There is a debate going on about whether companies hit hard by the recession are better off conducting layoffs or ordering furloughs in order to align expenses with rapidly-shrinking budgets. The opinions of executives differ widely as to whether layoffs or furloughs are less damaging to employee morale and productivity.
What’s interesting is that this is the type of decision that, purportedly because of its highly sensitive and potentially damaging nature, is made by executives behind closed doors without consulting with the very employees whose motivation the managers are trying to preserve. The decision, once made and finalized, is then revealed to employees (who are often shocked and traumatized) and hastily executed.
This gut-wrenching dilemma does not have to be one that keeps executives up at night. Executives do not have to try to guess which option would be less disruptive to workers. In fact, many problems in the workplace originate from miscalculations by managers about how their decisions will affect their employees.
There is a much better way to reach a decision about which would be the lesser (and more effective) of the two evils: ask your employees.
Managers should inform employees about the company’s financial situation and should encourage an open discussion about which cost-cutting measures should be taken. Having participated in the decision-making process, workers will take ownership of the final decision and its outcome, and management won’t be blamed for a decision that was dictated to the employees without seeking their input.
Involving workers in the decision-making process is one of the best ways that companies can boost loyalty and employee engagement.
The John Lewis Partnership is a large retailer based in the United Kingdom which generates revenues close to $9.9 billion from its 27 John Lewis department stores and 199 Waitrose supermarkets.
What separates John Lewis from its competitors (and from most other companies) is the fact that the stated purpose of the company, which is owned by its 69,000 employees, is to ensure “the happiness of all our members, through their worthwhile, satisfying employment in a successful business.”
The John Lewis Partnership calls itself “a unique and vibrant democracy. We share knowledge and information about the business between Partners, giving everyone the opportunity to contribute to decision-making as well as to challenge and question. We recognize every Partner’s right to be listened to and heard regardless of their point of view.”
In addition, every employee at John Lewis receives an annual bonus equivalent to 9%-18% of their salary, depending on the company’s profitability, with everyone receiving the same percentage. These democratic company policies of sharing information, decision-making powers, and rewards among all employees have had a significant impact on shielding John Lewis from the impact of the current recession.
In 2008, when most retailers were hit hard by the economic crisis, the John Lewis Partnership made a $403 million profit on revenues that were 3.6% higher than in 2007, and every employee received a bonus of 13% of their salary, equivalent to about seven weeks’ worth of pay.
Here’s what the chairman of the John Lewis Partnership had to say about the secret to their success:
We’re a partnership, which means our business is owned and run by the people who work in it.
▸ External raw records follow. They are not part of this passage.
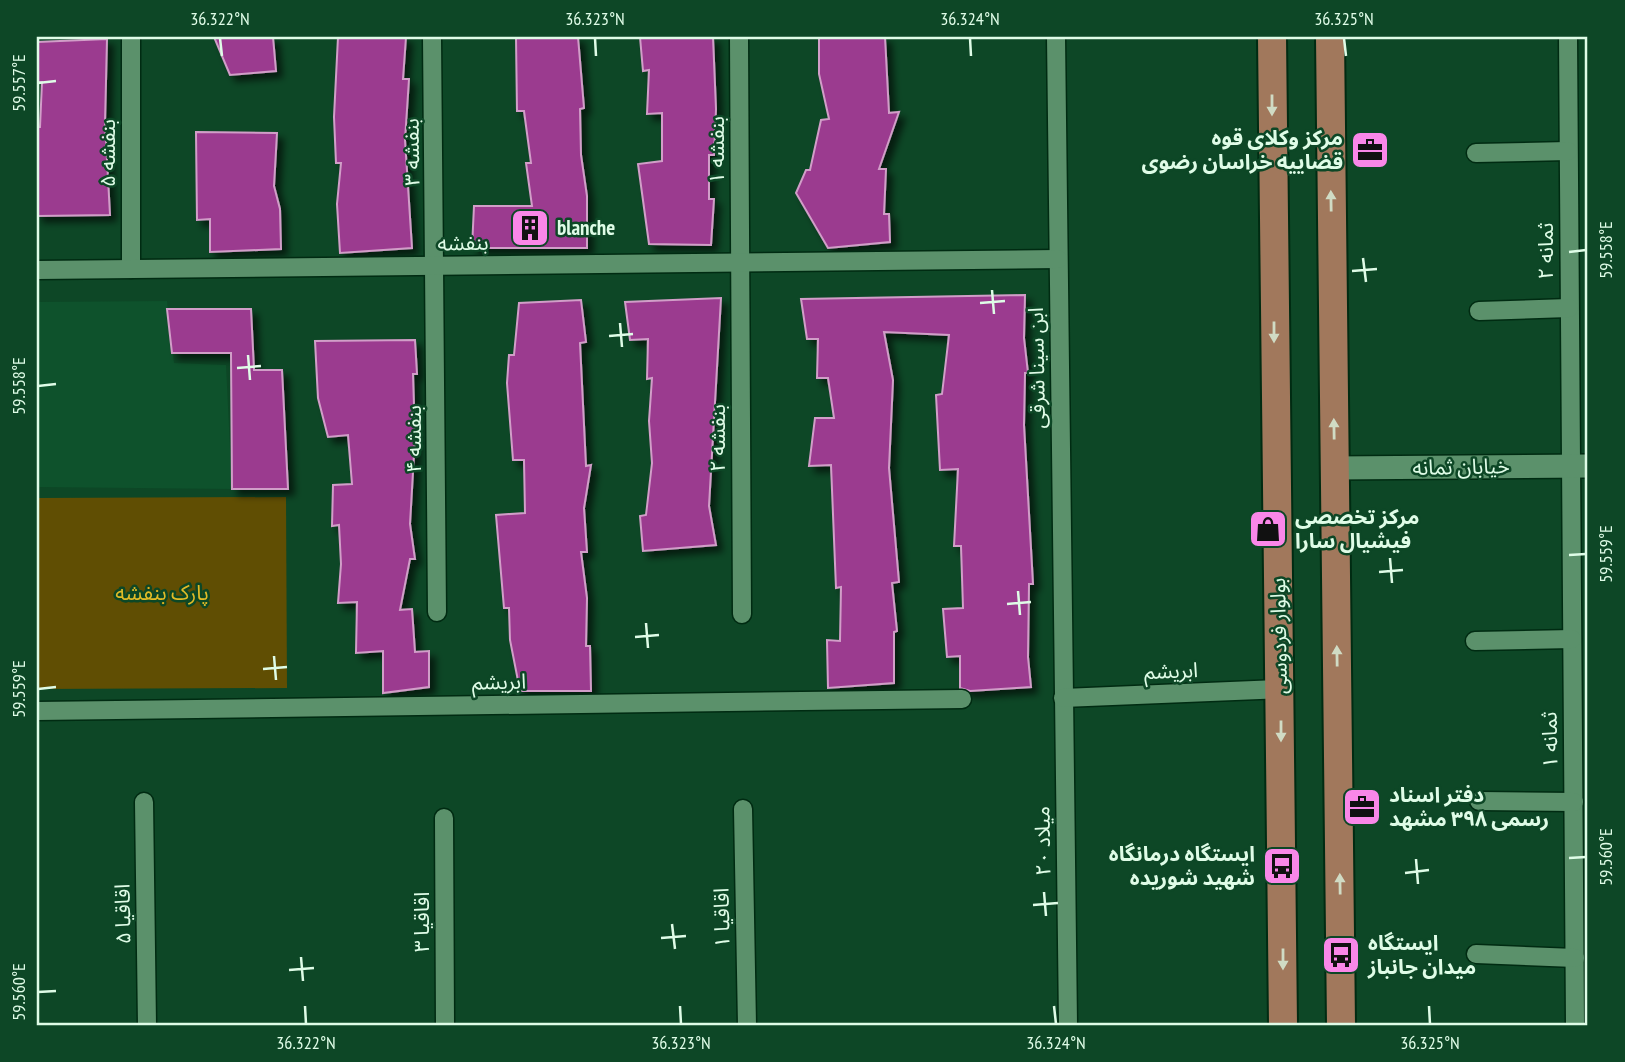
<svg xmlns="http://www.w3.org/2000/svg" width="1625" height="1062" font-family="'PT Sans Narrow','Noto Sans Arabic',sans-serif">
<defs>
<filter id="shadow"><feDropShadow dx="6" dy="6" stdDeviation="3.5" flood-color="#0009"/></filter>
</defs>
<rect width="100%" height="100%" fill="#0d4726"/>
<path fill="#0e522c" d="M167 301 174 363 226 365 232 489 37 487V302Z"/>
<path fill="#604e03" d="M286 497 287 688 37 689V498Z"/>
<g fill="#9b3a8f" stroke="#d19ec8" stroke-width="2" filter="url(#shadow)">
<path d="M214 37H273L276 71 230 75Z"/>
<path d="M338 37H406L403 79H409L405 140 412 248 340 253 337 204 341 163H336L334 117Z"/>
<path d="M516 37H578L584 108 580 109 581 155 587 196V248H472L474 206H532L526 163H531L524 111H517Z"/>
<path d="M640 37H713L716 109 714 155H709V199H714L711 245 649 244 638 164 662 161V113L647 114 649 70 643 71Z"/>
<path d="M819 37H885L889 113 899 112 879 169H886L884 214H889L890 242 828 248 796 193 806 170H810L821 120 829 119 819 74Z"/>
<path d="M107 39 105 123 110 215 37 216V127H40L42 82H37V42Z"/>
<path d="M196 132 277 133 274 186 280 209 281 249 210 252V219L197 220Z"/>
<path d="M1025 295 1024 338 1028 373H1025L1024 425 1033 584H1029L1028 657 1031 687 970 691 960 688V656L947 657 943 609 963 608 961 546H954L958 469 940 470 936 395 942 394 949 335 884 332 893 380 889 468 899 582 892 583 897 631 894 632V683L828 688 827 640 840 641 841 587 836 588 831 465 809 466 815 418H834L828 378H817L818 339H807L801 299Z"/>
<path d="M721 298 709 506 716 545 643 551 640 516 646 515 652 463 649 421 652 378 647 379 648 339 630 340 625 302Z"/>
<path d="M581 300 586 342 580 343 586 466 591 465 584 508 587 552H581L587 598 586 646H590L591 691H520L510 640 509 608H504L496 515 525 513 524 460H513L507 383 509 355H514L519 303Z"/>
<path d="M167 309H251L254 370H282L288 489H232L231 353H172Z"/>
<path d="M415 340 417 374H413L415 437 410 524 415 559H410L400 610 412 609 415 652 429 651V687L383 693V651L356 653 357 602 338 603 341 564 339 525 332 526 333 485 352 484 348 435 328 437 318 398 315 341Z"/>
</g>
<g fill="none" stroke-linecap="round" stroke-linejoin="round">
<defs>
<g id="minor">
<path d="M131 37V269"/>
<path d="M432 37 437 612"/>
<path d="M739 37 742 614"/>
<path d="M1056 37 1068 1025"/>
<path d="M1568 37 1575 1025"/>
<path d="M1476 153 1568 151"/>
<path d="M37 270 1058 259"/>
<path d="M1479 311 1569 308"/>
<path d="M1475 641 1572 639"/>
<path d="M1063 698 1281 689"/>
<path d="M37 711 962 699"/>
<path d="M1479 801 1574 802"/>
<path d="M144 802 147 1025"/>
<path d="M743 809 747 1025"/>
<path d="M444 818 445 1025"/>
<path d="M1476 954 1575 958"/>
</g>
<path id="tertiary" d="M1334 468 1588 466"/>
<g id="primary">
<path d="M1272 37 1283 1025"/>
<path d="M1330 37 1341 1025"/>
</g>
</defs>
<use href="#minor" stroke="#002b12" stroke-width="21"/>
<use href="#tertiary" stroke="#002b12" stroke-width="26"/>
<use href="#primary" stroke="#002b12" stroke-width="32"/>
<use href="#minor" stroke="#5b916b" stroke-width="18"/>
<use href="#tertiary" stroke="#5b916b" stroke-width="23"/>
<use href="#primary" stroke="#a1785c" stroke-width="28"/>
</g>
<defs><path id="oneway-solid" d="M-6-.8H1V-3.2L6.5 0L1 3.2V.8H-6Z" transform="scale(1.75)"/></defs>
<g fill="#d0dbc4">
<use href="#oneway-solid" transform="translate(1272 105) rotate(90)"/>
<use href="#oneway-solid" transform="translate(1331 201) rotate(-91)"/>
<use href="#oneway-solid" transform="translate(1274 332) rotate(90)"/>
<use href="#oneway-solid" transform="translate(1334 429) rotate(-91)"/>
<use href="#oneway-solid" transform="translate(1337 656) rotate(-91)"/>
<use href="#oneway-solid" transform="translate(1281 731) rotate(90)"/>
<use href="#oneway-solid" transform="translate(1340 884) rotate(-91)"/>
<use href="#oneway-solid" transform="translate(1283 959) rotate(90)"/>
</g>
<path fill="none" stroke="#dffce7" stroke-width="2.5" d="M220 38 222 56M595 38 596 56M970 38 971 56M1344 38 1346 56M38 83 56 81M1569 252 1586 250M1363 258 1366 282M1352 271 1377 269M992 290 994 314M980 303 1005 301M620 323 622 347M609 336 633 334M248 355 250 380M237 368 261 366M38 386 56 384M1569 555 1586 554M1390 558 1392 583M1379 572 1403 570M1018 591 1020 615M1007 604 1031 602M646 623 648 648M635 637 659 635M274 656 276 680M263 669 287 667M38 689 56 687M1569 858 1586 857M1416 859 1418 884M1405 873 1429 870M1044 892 1046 916M1033 905 1058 903M672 924 675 949M661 938 686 936M301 957 303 981M289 970 314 968M38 992 56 991M305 1006 306 1024M680 1006 681 1024M1054 1006 1056 1024M1429 1006 1430 1024"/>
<defs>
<symbol id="office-square" viewBox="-11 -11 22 22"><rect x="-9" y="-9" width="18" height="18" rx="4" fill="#f987e8" stroke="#0d4726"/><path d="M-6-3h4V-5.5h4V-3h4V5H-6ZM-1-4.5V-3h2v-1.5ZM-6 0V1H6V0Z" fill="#111"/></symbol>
<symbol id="building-square" viewBox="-11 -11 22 22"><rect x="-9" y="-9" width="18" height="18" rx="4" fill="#f987e8" stroke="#0d4726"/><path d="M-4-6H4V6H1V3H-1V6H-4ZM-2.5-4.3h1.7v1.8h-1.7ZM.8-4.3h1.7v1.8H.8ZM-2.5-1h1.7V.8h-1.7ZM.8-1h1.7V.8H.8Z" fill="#111"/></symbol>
<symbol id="shop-square" viewBox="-11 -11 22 22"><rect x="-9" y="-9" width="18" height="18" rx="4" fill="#f987e8" stroke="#0d4726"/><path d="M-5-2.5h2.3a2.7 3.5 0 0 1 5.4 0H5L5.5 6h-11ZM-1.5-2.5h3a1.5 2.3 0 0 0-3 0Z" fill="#111"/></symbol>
<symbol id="bus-square" viewBox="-11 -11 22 22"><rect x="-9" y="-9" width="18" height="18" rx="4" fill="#f987e8" stroke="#0d4726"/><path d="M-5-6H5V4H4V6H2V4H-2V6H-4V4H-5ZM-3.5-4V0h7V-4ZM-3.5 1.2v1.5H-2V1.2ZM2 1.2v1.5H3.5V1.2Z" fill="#111"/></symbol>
</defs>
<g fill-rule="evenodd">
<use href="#office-square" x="1348" y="128" width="44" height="44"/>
<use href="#building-square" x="508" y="206" width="44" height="44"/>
<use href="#shop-square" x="1246" y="507" width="44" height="44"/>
<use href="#office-square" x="1340" y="785" width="44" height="44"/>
<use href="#bus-square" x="1260" y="844" width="44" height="44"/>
<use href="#bus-square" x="1319" y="933" width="44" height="44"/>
</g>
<g text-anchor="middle" stroke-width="5" stroke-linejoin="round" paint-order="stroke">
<g font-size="21" font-weight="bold" fill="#dffce7" stroke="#0d4726" text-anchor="start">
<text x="1343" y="145" text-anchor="end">مرکز وکلای قوه<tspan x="1343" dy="24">قضاییه خراسان رضوی</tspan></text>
<text x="557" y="235">blanche</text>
<text x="1295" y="524">مرکز تخصصی<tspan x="1295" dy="24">فیشیال سارا</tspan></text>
<text x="1389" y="802">دفتر اسناد<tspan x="1389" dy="24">رسمی ۳۹۸ مشهد</tspan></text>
<text x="1255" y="861" text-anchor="end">ایستگاه درمانگاه<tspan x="1255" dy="24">شهید شوریده</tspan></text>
<text x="1368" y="950">ایستگاه<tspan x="1368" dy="24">میدان جانباز</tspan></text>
</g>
<g font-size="21" fill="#dffce7" stroke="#0d4726">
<text transform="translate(717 150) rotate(-90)" y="7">بنفشه ۱</text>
<text transform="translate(412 152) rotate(-91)" y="7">بنفشه ۳</text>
<text transform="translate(108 153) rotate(-90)" y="7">بنفشه ۵</text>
<text transform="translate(463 243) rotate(-1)" y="7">بنفشه</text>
<text transform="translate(1546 251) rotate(-90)" y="7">ثمانه ۲</text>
<text transform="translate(1037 368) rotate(-91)" y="7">ابن سینا شرقی</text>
<text transform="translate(718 438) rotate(-90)" y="7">بنفشه ۲</text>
<text transform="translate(414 439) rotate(-90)" y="7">بنفشه ۴</text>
<text transform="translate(1461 467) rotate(-1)" y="7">خیابان ثمانه</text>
<text transform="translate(1279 636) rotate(-91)" y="7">بولوار فردوسی</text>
<text transform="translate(1171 671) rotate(-2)" y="7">ابریشم</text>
<text transform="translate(499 682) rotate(-1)" y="7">ابریشم</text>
<text transform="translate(1550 740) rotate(-91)" y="7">ثمانه ۱</text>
<text transform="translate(1043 841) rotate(-91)" y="7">میلاد ۲۰</text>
<text transform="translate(123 914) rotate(-91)" y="7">اقاقیا ۵</text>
<text transform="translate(722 918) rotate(-91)" y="7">اقاقیا ۱</text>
<text transform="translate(422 922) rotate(-90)" y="7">اقاقیا ۳</text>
</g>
<g font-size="21" fill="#e1bb27" stroke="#0d4726">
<text x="162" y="600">پارک بنفشه</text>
</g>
</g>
<rect width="1625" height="1062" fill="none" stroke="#0d4726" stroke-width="77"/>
<rect x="38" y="38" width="1548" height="986" fill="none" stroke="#dffce7" stroke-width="2.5"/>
<g font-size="18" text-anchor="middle" fill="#dffce7">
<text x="220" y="25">36.322°N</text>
<text x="595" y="25">36.323°N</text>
<text x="970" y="25">36.324°N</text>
<text x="1344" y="25">36.325°N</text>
<text transform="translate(19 83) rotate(-90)" y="6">59.557°E</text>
<text transform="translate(1606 250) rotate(-90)" y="6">59.558°E</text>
<text transform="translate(19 386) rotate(-90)" y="6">59.558°E</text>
<text transform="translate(1606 554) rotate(-90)" y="6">59.559°E</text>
<text transform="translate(19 689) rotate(-90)" y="6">59.559°E</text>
<text transform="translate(1606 857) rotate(-90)" y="6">59.560°E</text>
<text transform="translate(19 992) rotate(-90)" y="6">59.560°E</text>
<text x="306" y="1049">36.322°N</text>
<text x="681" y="1049">36.323°N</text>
<text x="1056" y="1049">36.324°N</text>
<text x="1430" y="1049">36.325°N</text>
</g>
</svg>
It makes John Lewis a different kind of place to work for our 68,000 staff – known as Partners – and a different place to shop for over eight million customers.
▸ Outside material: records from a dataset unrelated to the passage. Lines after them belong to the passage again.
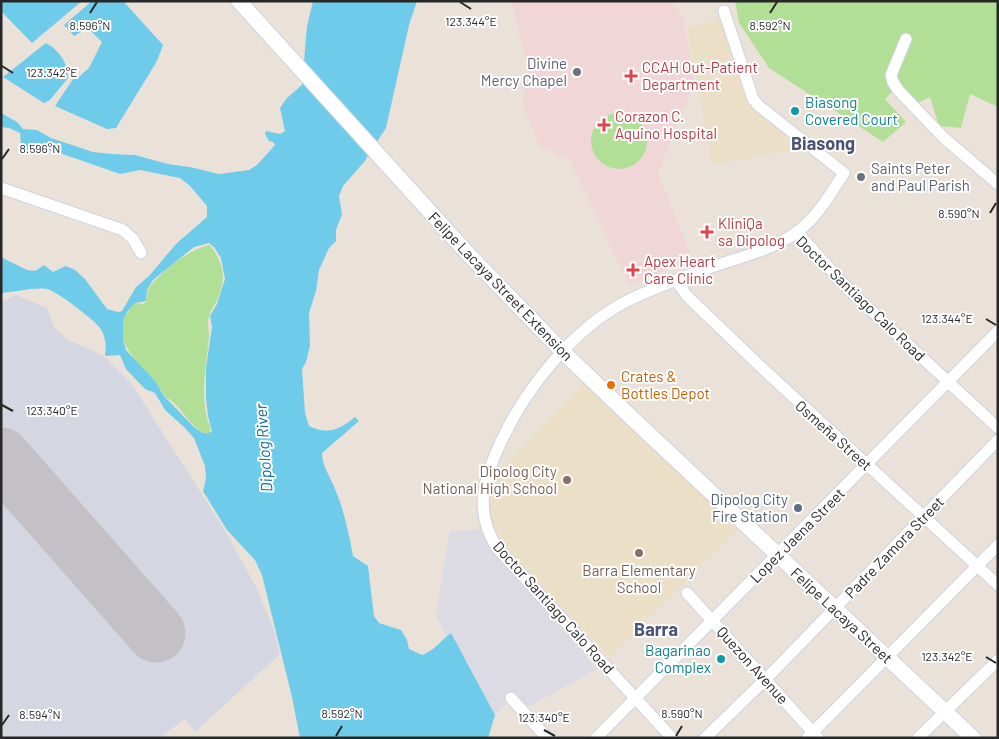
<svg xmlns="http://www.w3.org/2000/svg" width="999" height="739" viewBox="0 0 999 739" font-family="Barlow,sans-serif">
<rect width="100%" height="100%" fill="#eae2d9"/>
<path fill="#dcdae2" d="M484,529L508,565L597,669L526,708L514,695L495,715L451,633L446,635L436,616L450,531Z"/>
<g fill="#ebdfc8">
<path d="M723,18L752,106L760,115L784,132L793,150L712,165L687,28Z"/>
<path d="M585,382L741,526L610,657L510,553L497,536L491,523L489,510L490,495L493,485L505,465Z"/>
</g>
<path fill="#f1d6d8" d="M512,1H671L684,20L694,83L658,173L693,260L629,285L570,161L539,145L522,104L528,72Z"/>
<path fill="#d4d7e2" d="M16,295L47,308L54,327L68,340L104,356L131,383L226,532L257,589L274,631L280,654L195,732L185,719L159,738H1V302Z"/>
<g fill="#b1df96">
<path d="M735,1H998V107L970,94L961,128L939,126L930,97L917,103L892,92L885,99L906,122L883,142L769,68L739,23Z"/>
<circle cx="619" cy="141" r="28"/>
<path d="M210,245C224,265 227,277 217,300C215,305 210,311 209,317C207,323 209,330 209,336C207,363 198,403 211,428L209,433L200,432L197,429C189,421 182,411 174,403C171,400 168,399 165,396C161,391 158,385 154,380C133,357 105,334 135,303L143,304L146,302C147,295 147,289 152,284C164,269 192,248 210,245Z"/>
</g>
<g fill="#6eccea" fill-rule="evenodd">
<path d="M1,1H82L32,43L1,11Z"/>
<path d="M92,1H123L163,45L157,61L116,128L107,129L55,106L73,79L80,76L89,68L102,42L88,28L74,36L64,25Z"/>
<path d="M313,1H417L409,25L386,128L364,162L343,186L339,196L342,214L336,230V241L329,248L319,270L316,291L309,313L310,346L306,362L302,369L305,413L309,426C328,435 339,430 355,417L359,421L322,453C322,466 330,476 335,489C344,510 349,534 353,556L368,566L374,616L379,623L401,630L407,640L409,649L422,655C434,651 440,641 451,633L495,715L488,738H300L292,697L262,575L255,560L227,530L203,491L206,479L205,466L194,438L184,427L165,410L155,393L145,389L126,369L120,355L106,356L105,354C107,346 105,335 100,328C94,320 57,291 47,289C35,287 14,292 1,293V257L27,270L35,271L44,265L53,272L66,266L75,270L85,279L107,309L118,312L122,311L136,287L149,276L176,244L207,217V206L190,186L180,178L140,170L120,174L57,152L42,149L27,152L21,146L20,133L9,128L1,127V113L17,122L23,129L37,130L51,138L93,152L111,154L135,155L168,164L190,167L219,174L249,170L257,165L275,145L273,142L269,141L265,134L266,131L280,134L285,131L280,108L287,98L302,85L307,26ZM209,243L214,247L221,258L225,279L217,304L210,316L212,327L206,368V398L208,416L212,431C206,436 200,432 195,428L164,396L155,381L126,350L123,339V321L127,312L135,303L146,301L147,290L153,280L194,247Z"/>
<path d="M46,43C59,50 68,63 68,78L50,100L44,103L3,77Z"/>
</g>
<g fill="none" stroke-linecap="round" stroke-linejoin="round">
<path stroke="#c3c1c5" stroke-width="59" d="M1,457L156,633"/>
<g stroke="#ced2e0" stroke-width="13">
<g id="minor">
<path d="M906,39L891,75L893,82L898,90L944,138L998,184"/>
<path d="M1,188L123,230L133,239L141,253"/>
<path d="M797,232L848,289L998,428"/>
<path d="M676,280L687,296L761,367L998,585"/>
<path d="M687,593L818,738"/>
<path d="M511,698L547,738"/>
<path d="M596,738L998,331"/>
<path d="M672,738L497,548C474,511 483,481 500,444C525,389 574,327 629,300C654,288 681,278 706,269C736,258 771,251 797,232C817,218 831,193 844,173L759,106L753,99L724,11"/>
<path d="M705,738L765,680L998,440"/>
<path d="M807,738L998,545"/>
<path d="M918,738L998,660"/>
</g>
</g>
<g stroke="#ced2e0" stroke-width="17">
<path id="secondary" d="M239,1L470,256L563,352L634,420L973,738"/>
</g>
<use href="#minor" stroke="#fff" stroke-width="11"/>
<use href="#secondary" stroke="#fff" stroke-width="15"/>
</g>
<path fill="none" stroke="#272727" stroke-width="2" d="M460,2L471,9M90,13L97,2M770,13L777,2M2,66L13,73M2,159L9,149M990,213L996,203M986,319L996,325M2,405L13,411M986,657L996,663M2,725L9,715M544,730L555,736M336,736L342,726M676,736L682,726"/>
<g fill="#6b7280" stroke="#fff" stroke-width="2">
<circle cx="577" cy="72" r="5"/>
<circle cx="861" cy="177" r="5"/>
</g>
<g fill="#e0444e" stroke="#fff" stroke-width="2">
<path d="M628.5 68.5h5v5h5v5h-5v5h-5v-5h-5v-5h5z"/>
<path d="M601.5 117.5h5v5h5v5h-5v5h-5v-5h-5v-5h5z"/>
<path d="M704.5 224.5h5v5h5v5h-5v5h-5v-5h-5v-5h5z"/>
<path d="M630.5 262.5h5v5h5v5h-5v5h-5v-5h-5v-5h5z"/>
</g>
<g fill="#0f9aa8" stroke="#fff" stroke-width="2">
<circle cx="795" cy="111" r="5"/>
<circle cx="721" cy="659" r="5"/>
</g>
<circle fill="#e8710a" stroke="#fff" stroke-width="2" cx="611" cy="385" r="5"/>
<g fill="#8d6e63" stroke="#fff" stroke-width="2">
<circle cx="567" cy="480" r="5"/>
<circle cx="639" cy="553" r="5"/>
</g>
<circle fill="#5c6f8a" stroke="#fff" stroke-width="2" cx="798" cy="508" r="5"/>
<g text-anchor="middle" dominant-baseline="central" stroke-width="4" stroke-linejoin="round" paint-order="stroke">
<g font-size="15" fill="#5b616d" stroke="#fff" text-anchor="end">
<text x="567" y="63">Divine<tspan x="567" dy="17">Mercy Chapel</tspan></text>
<text x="871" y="168" text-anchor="start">Saints Peter<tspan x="871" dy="17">and Paul Parish</tspan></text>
</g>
<g font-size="15" fill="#be3a42" stroke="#fff" text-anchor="start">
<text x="642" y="67">CCAH Out-Patient<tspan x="642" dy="17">Department</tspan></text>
<text x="615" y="116">Corazon C.<tspan x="615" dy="17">Aquino Hospital</tspan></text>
<text x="718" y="223">KliniQa<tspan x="718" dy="17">sa Dipolog</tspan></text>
<text x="644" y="261">Apex Heart<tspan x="644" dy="17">Care Clinic</tspan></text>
</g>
<g font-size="15" fill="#0d838f" stroke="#fff" text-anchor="start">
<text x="805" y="102">Biasong<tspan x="805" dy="17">Covered Court</tspan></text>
<text x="711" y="650" text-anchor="end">Bagarinao<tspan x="711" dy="17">Complex</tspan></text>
</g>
<g font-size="15" fill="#272727" stroke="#fff">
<text transform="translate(501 286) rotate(46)">Felipe Lacaya Street Extension</text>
<text transform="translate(861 298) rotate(44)">Doctor Santiago Calo Road</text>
<text transform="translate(834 435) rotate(42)">Osmeña Street</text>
<text transform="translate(797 535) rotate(-45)">Lopez Jaena Street</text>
<text transform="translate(894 547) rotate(-46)">Padre Zamora Street</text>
<text transform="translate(554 607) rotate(48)">Doctor Santiago Calo Road</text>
<text transform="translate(842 615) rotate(43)">Felipe Lacaya Street</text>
<text transform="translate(753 665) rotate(48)">Quezon Avenue</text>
</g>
<g font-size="15" fill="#c56008" stroke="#fff" text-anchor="start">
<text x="621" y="376">Crates &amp;<tspan x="621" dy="17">Bottles Depot</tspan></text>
</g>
<g font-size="15" fill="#785e54" stroke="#fff" text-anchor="end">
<text x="557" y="471">Dipolog City<tspan x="557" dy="17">National High School</tspan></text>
<text x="639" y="570" text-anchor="middle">Barra Elementary<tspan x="639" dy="17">School</tspan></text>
</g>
<g font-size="15" fill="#4e5e75" stroke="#fff" text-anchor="end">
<text x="788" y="499">Dipolog City<tspan x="788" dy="17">Fire Station</tspan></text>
</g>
<g font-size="16" font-style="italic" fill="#116991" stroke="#fff">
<text transform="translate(263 448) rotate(-94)">Dipolog River</text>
</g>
<g font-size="18" font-weight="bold" fill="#4a5376" stroke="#fff">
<text x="823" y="143">Biasong</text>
<text x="656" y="629">Barra</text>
</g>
</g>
<g font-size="12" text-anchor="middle" fill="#272727" stroke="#fff" stroke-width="4" stroke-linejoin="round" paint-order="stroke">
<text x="471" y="26">123.344°E</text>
<text x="90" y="30">8.596°N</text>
<text x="770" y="30">8.592°N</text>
<text x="52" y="77">123.342°E</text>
<text x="40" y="153">8.596°N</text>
<text x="959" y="218">8.590°N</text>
<text x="947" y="323">123.344°E</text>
<text x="52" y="415">123.340°E</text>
<text x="947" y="661">123.342°E</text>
<text x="342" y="718">8.592°N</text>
<text x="682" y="718">8.590°N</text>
<text x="40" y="719">8.594°N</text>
<text x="544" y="722">123.340°E</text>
</g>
<rect width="999" height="739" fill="none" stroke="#272727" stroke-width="5"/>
</svg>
Our success…over the years has everything to do with our Partners owning the business. Retailers often suffer from high levels of staff turnover. Our turnover is around half of the industry average.
Because people stay with us for longer, they know our products and our customers better. When success depends on getting a lot of things right, having experienced and motivated Partners is the difference between success and failure.
Our ownership structure also means we are stewards of the business for Partners working today and for future generations. We invest our capital carefully and demand a good return, but we make investment decisions for the long-term interests of our partners, rather than trying to satisfy outside shareholders.”
The CEO of W.L. Gore & Associates recently gave a lecture at MIT titled “Nurturing a Vibrant Culture to Drive Innovation.”
Gore is a highly successful and innovative company that has developed a unique democratic environment. Gore’s culture, which despises bureaucracy and hierarchy, has been credited as one of the key enablers of its explosive growth and market leadership over the past several decades as well as its expansion into entirely new product areas.
At Gore, there are no job titles, bosses, or chains of command. Instead, everyone is an “associate,” and team leaders are chosen by their coworkers. New associates, who are interviewed and hired by groups of their peers, are assigned a “sponsor” to introduce them to Gore’s team-based culture. New associates are then encouraged to join groups whose projects are best suited to their skills and interests.
Innovation and experimentation are encouraged, and mistakes are not punished. It is therefore not surprising that Gore, which was started out as a small chemicals company in 1958, has been able to invent numerous industry-leading technologies that have dominated their markets, such as GORE-TEX fabric and Elixir guitar strings. The 8,000 associates working at Gore’s 45 locations around the world currently generate over $2 billion per year.
Gore has been named to FORTUNE’s list of “100 Best Companies to Work For” in each of the past 12 years.